Advocates throughout Kansas join more than 200 groups nationwide in a petition urging drug store chain CVS Caremark Corp. to stop its practice of keeping condoms locked in cases, especially in low-income neighborhoods with high numbers of minorities, The Kansas City Star reports. The national petition is sponsored by Change to Win, a labor coalition.

The Star visited 19 CVS stores in the Kansas City areas and found that nine keep the prophylactics locked away. Most of the condoms in cases are 12-packs that cost $9 to $12. All nine of these stores were in neighborhoods where about 26 percent of the population is below the poverty level. Eight of the nine stores in neighborhoods with African-American populations higher than 12.3 percent locked up their condoms.

African Americans account for about half of HIV infections in the United States, according to the Centers for Disease Control and Prevention.

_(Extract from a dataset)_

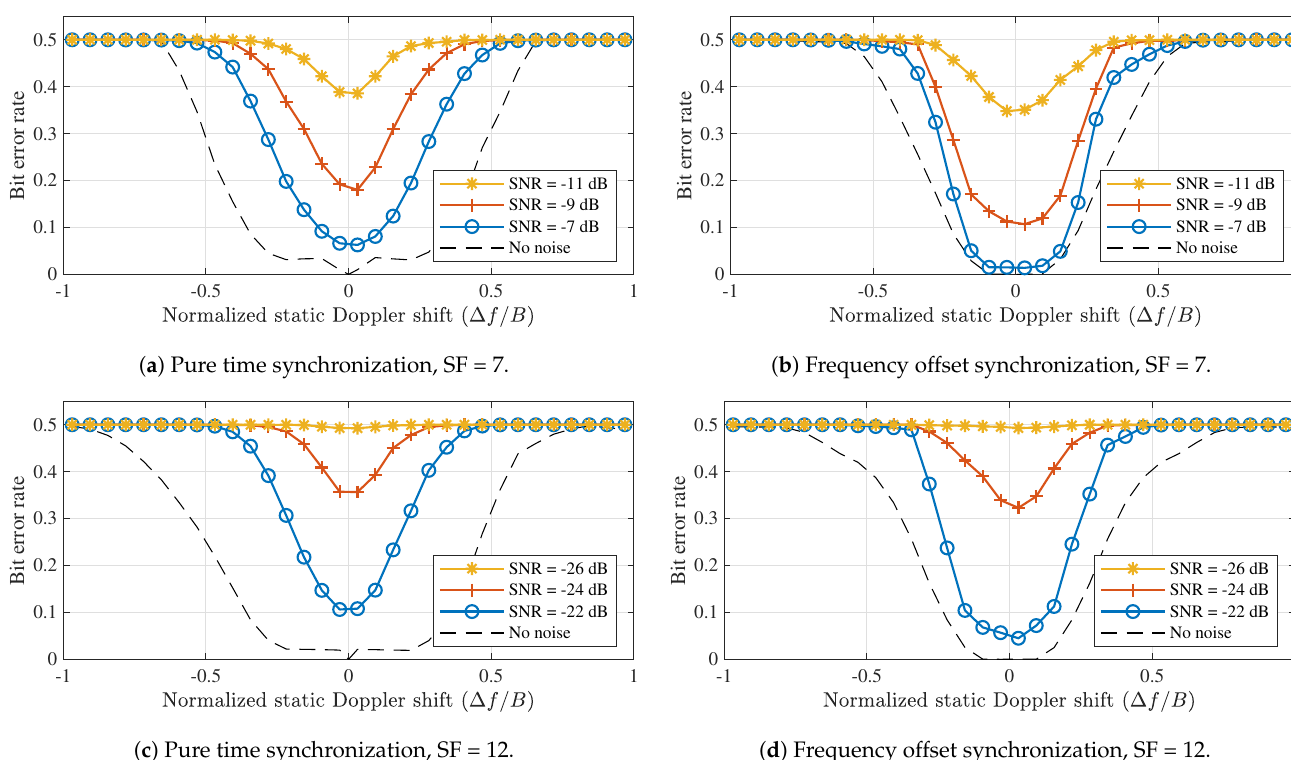
Figure 6. Bit error performance when using the different synchronization strategies illustrated in Figure 4 for different spreading factors. Based on synthesized LoRa packets with 100 data symbols, received by simulated LoRa receivers. ( B =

The Reverend Eric Williams from the Calvary Temple Baptist Church’s Community Outreach Network in Kansas City expressed concern that placing condoms in locked cases can discourage people from using them. Though Calvary upholds the ideal of abstinence until marriage, it signed the petition in hopes that increased access to condoms could stop the spread of the virus.

“When the house is on fire, you do everything you can to put the fire out,” Williams said.

CVS said condoms are locked up to deter shoplifting in stores where large numbers of condoms were stolen, adding that smaller packs with three condoms are available in unlocked displays.The Star found these smaller displays in all but two of the stores with condoms locked in cases.